▶ Information
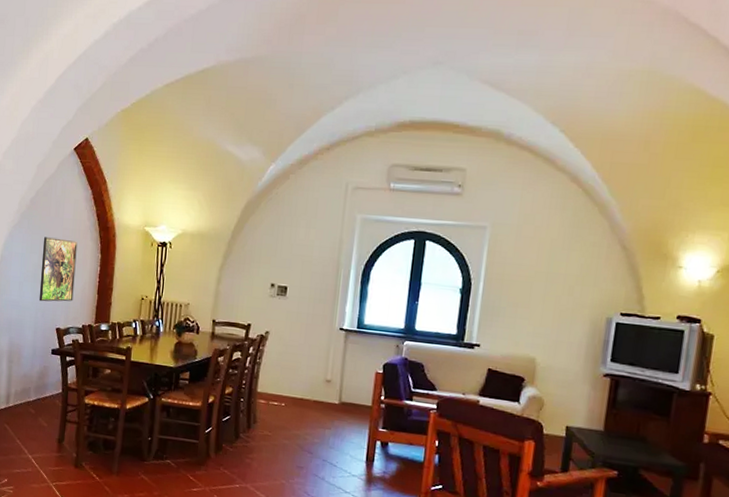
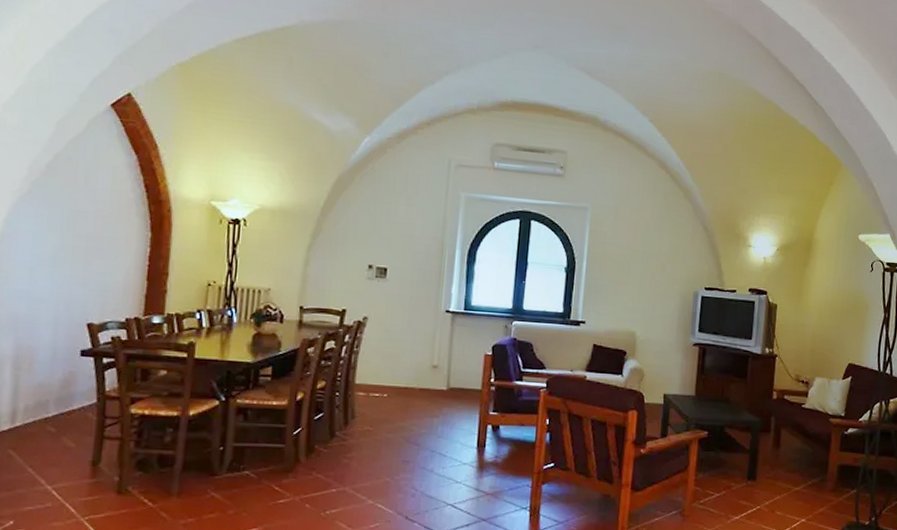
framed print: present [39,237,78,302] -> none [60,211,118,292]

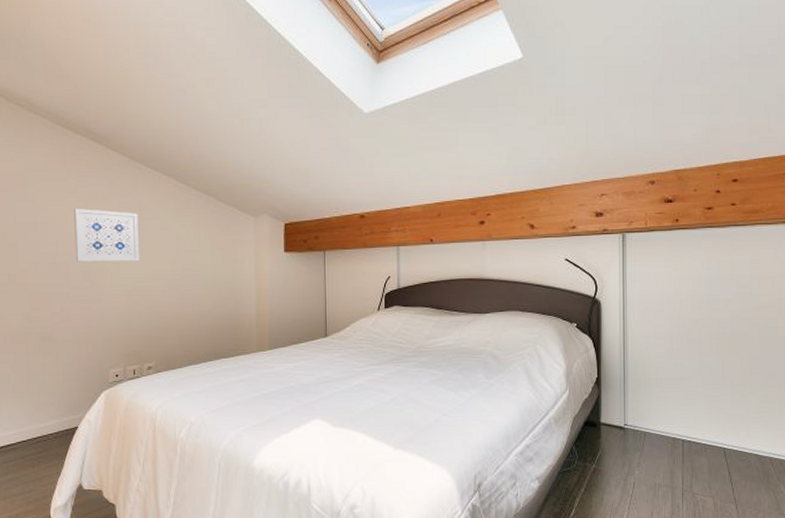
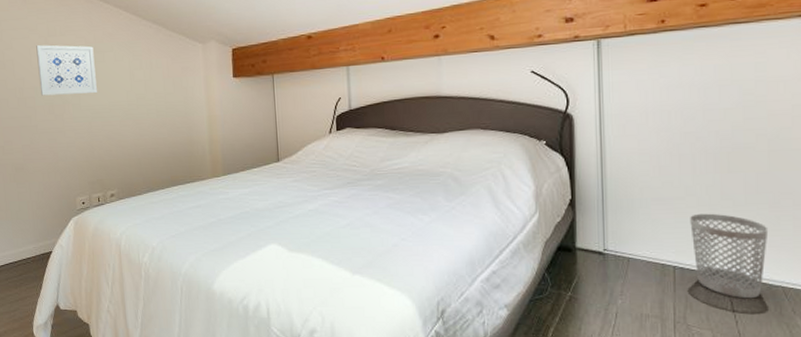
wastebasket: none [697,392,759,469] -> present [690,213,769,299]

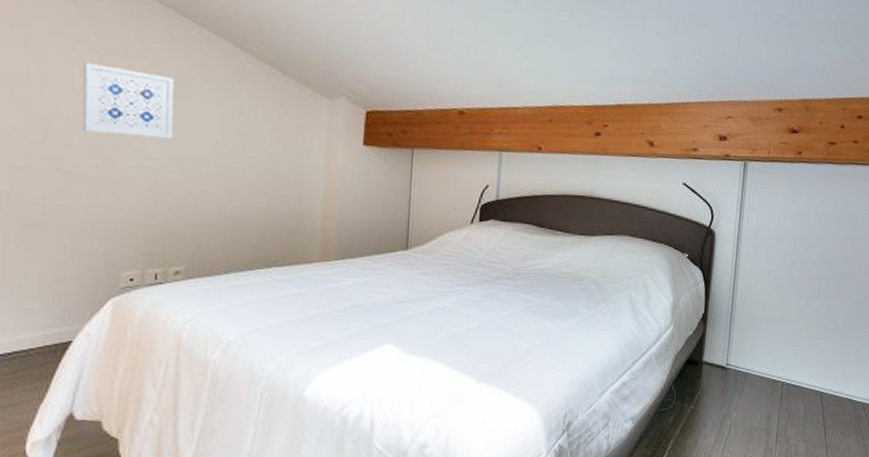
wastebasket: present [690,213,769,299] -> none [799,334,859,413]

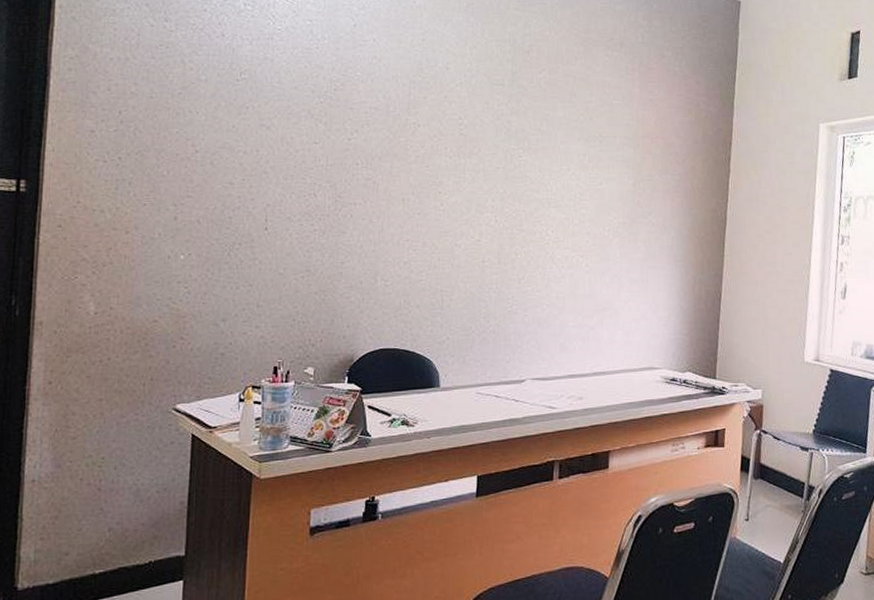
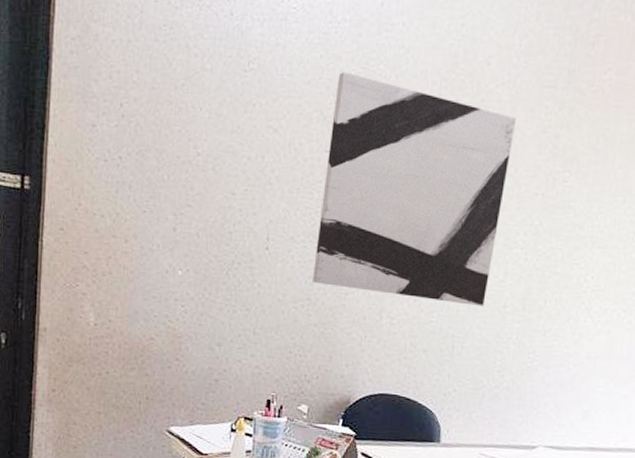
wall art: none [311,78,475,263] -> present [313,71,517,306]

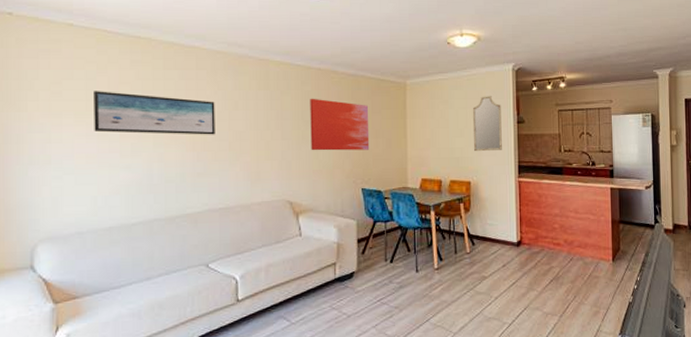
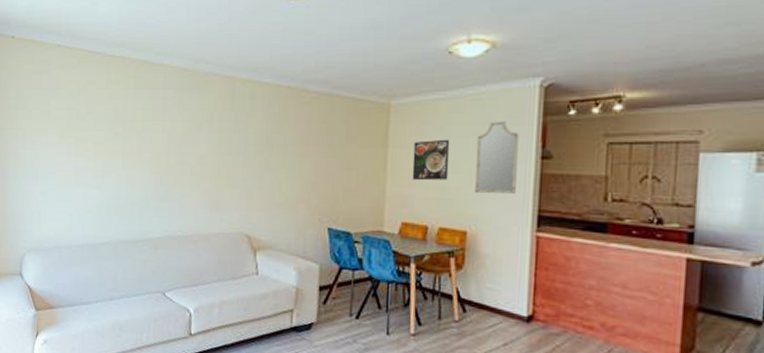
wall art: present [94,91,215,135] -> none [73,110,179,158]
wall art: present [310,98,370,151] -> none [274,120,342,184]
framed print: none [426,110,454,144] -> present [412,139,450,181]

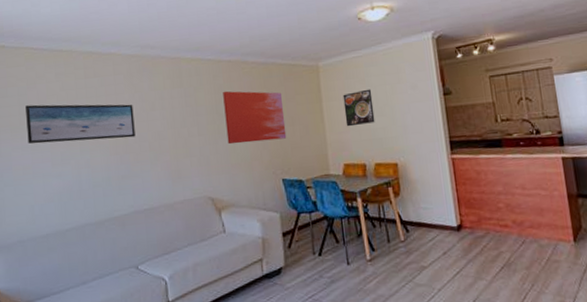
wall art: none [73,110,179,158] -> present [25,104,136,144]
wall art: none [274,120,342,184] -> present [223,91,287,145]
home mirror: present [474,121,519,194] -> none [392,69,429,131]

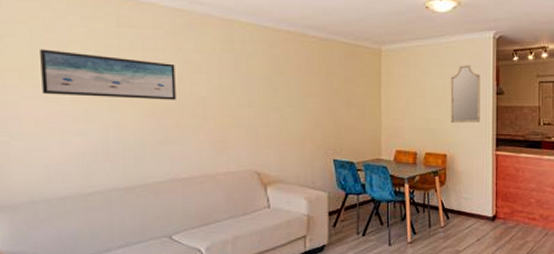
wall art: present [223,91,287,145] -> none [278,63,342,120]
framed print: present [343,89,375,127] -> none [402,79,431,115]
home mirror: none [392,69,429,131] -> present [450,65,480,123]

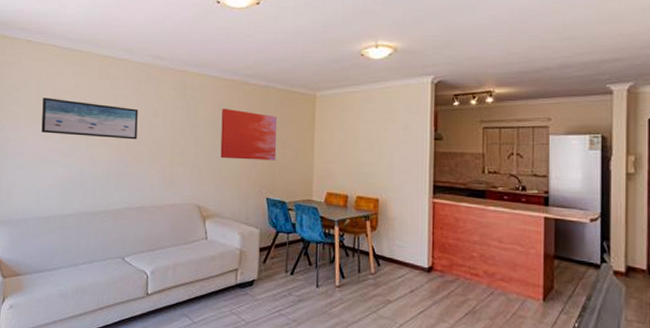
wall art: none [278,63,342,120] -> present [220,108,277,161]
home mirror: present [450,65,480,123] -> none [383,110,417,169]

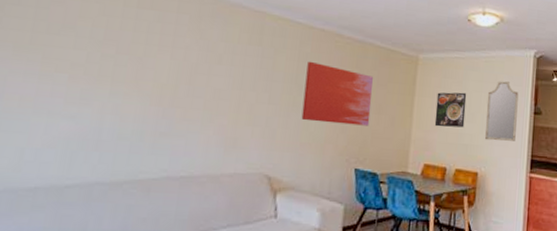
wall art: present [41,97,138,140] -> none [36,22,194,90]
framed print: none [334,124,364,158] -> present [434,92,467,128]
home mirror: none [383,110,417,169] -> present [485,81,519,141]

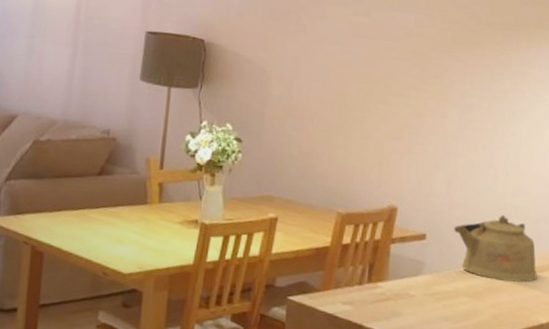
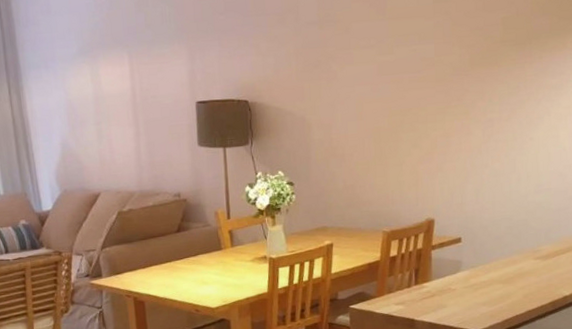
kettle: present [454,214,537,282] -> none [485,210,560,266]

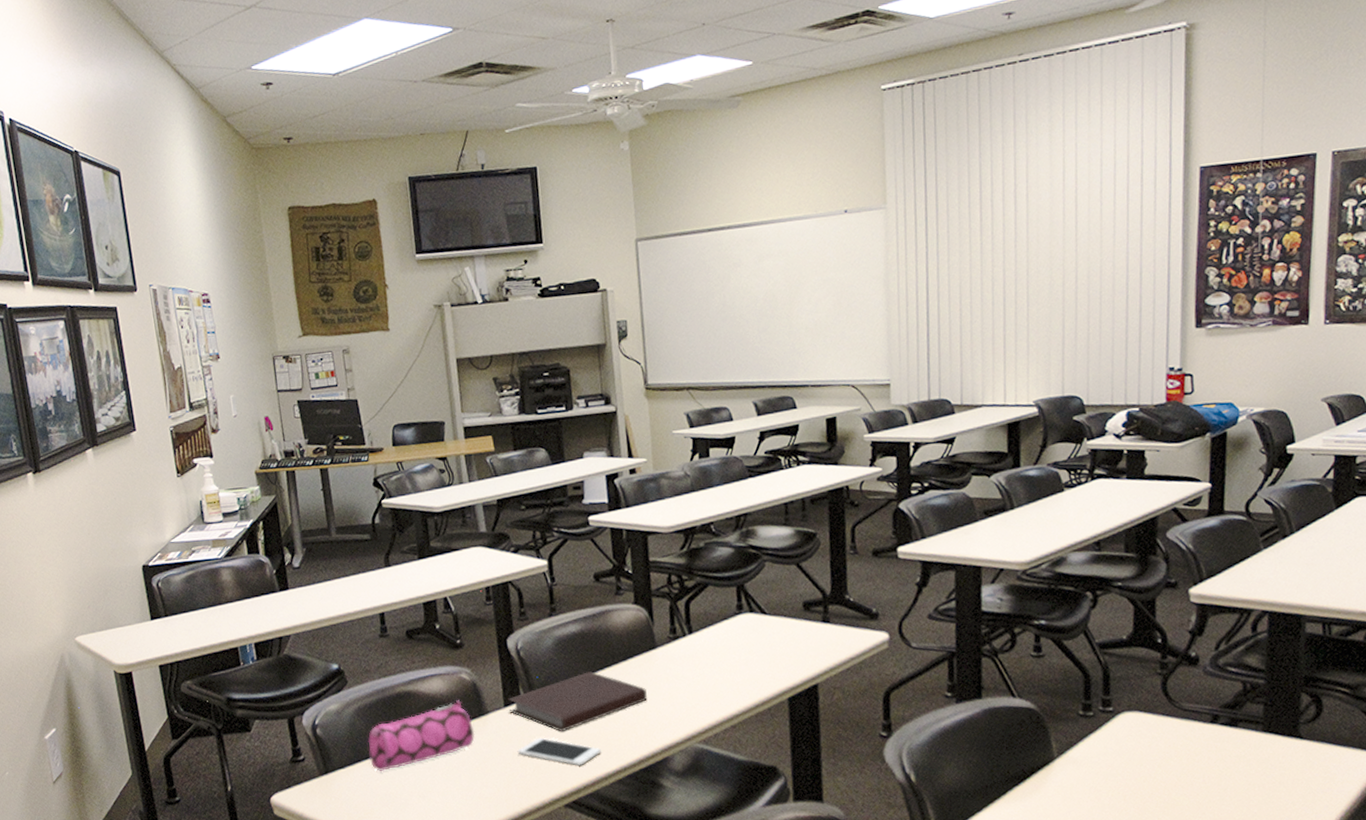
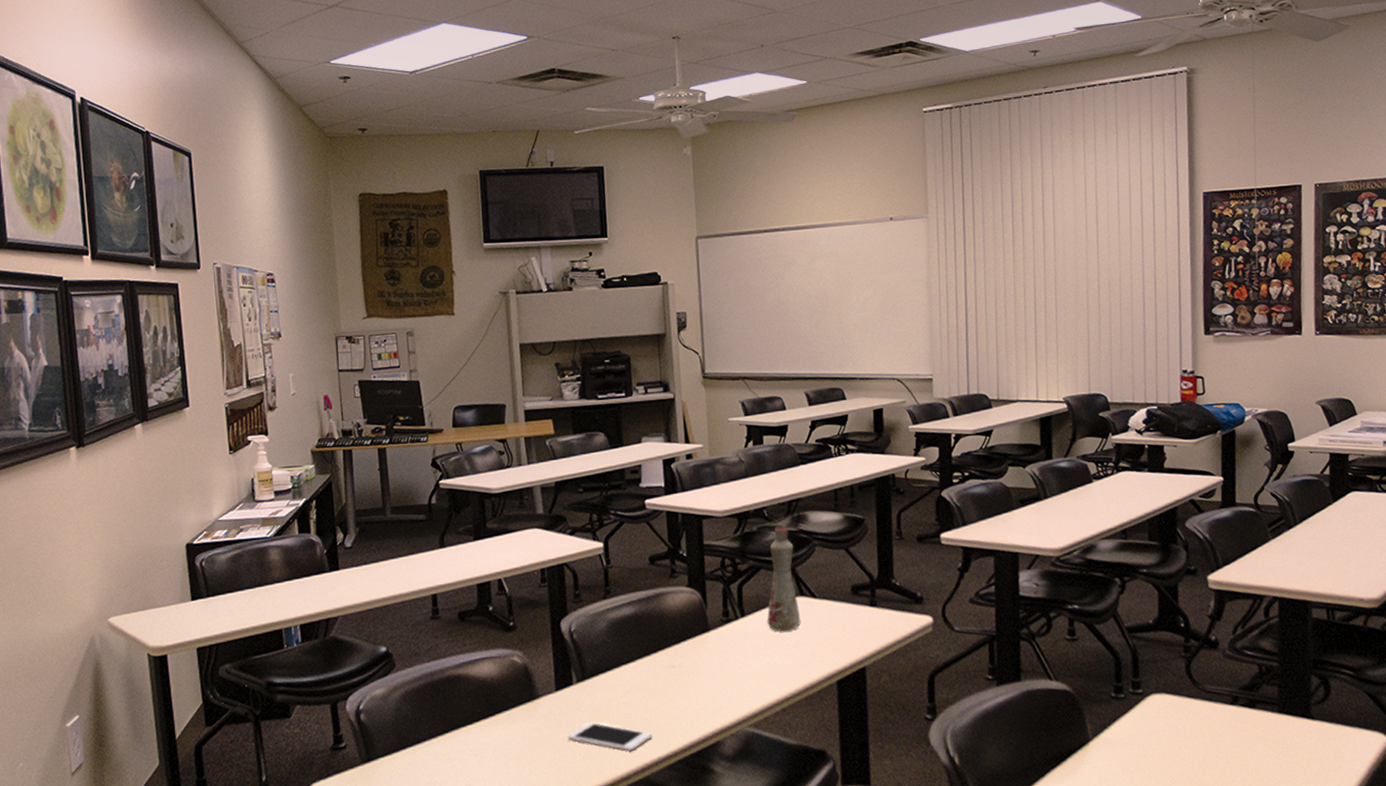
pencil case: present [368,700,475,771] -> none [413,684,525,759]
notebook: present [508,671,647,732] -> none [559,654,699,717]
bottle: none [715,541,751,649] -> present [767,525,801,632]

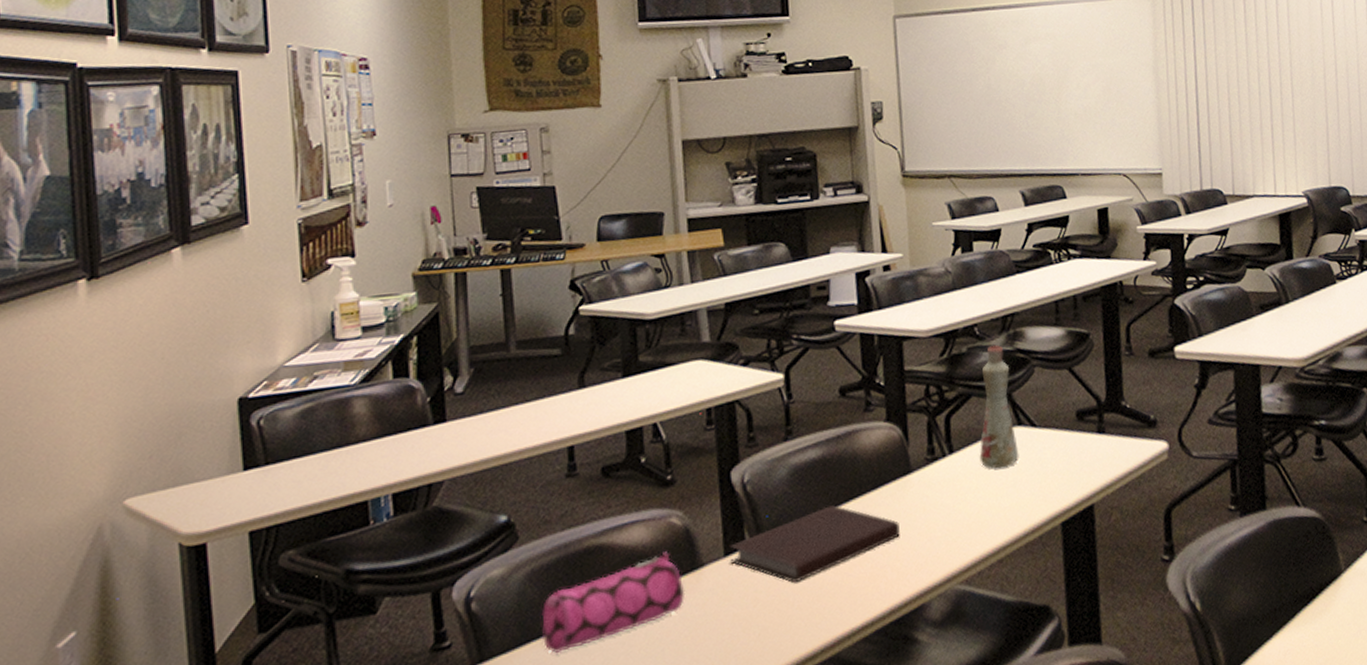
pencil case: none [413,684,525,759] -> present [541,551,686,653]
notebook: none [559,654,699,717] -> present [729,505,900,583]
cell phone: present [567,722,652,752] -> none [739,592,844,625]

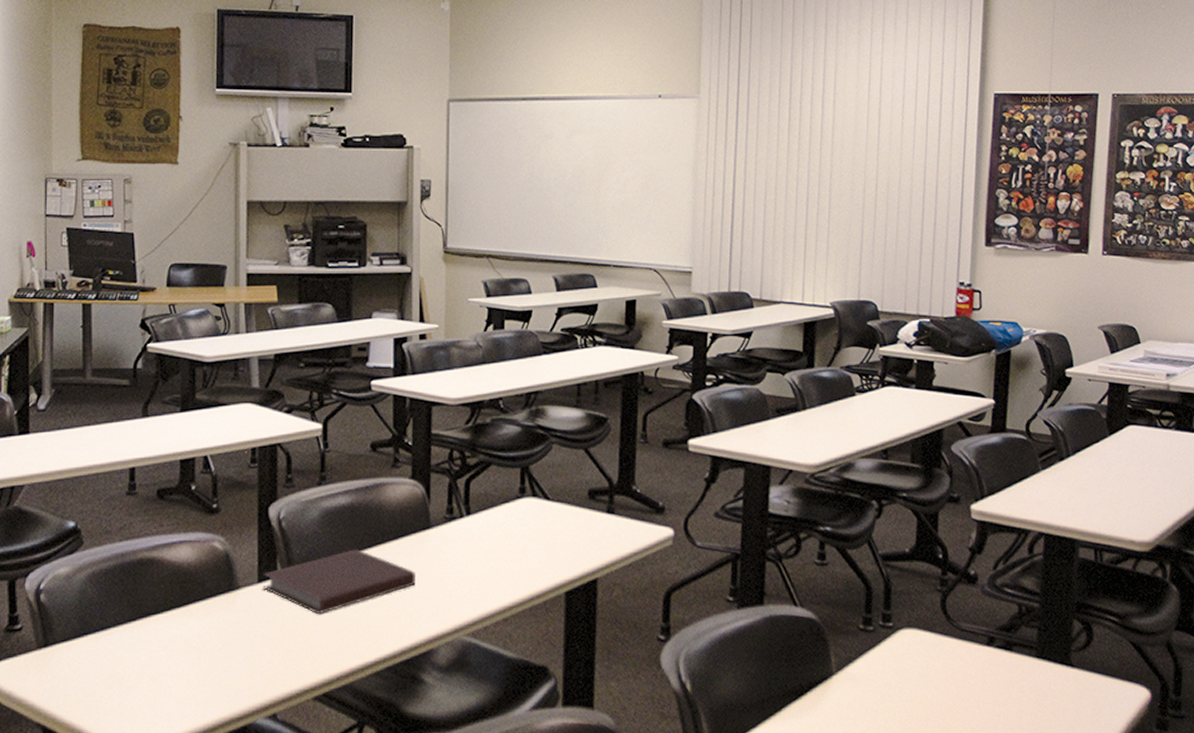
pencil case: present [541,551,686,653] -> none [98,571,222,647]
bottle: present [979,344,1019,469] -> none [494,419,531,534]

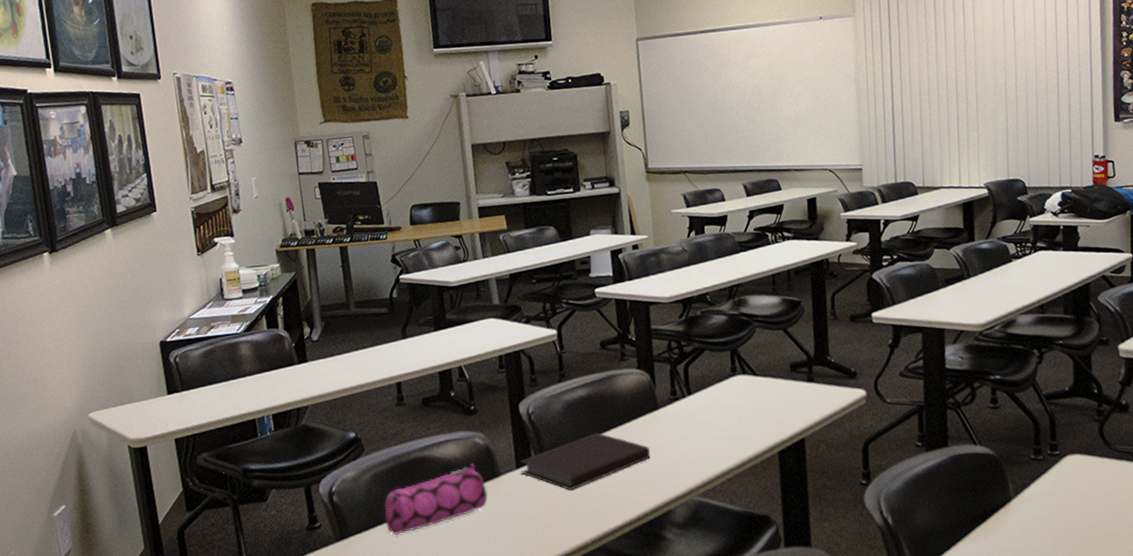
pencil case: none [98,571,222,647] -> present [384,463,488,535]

▶ Work required
An exact copy is needed of the entries above, starting at the line that holds "wall art: none [278,63,342,120]" and stopping at the line that holds "home mirror: none [383,110,417,169]", both kept; pictures stay out.

▶ Answer to this exercise
wall art: none [278,63,342,120] -> present [220,108,277,161]
home mirror: present [450,65,480,123] -> none [383,110,417,169]

wall art: present [41,97,138,140] -> none [36,22,194,90]
framed print: none [334,124,364,158] -> present [434,92,467,128]
home mirror: none [383,110,417,169] -> present [485,81,519,141]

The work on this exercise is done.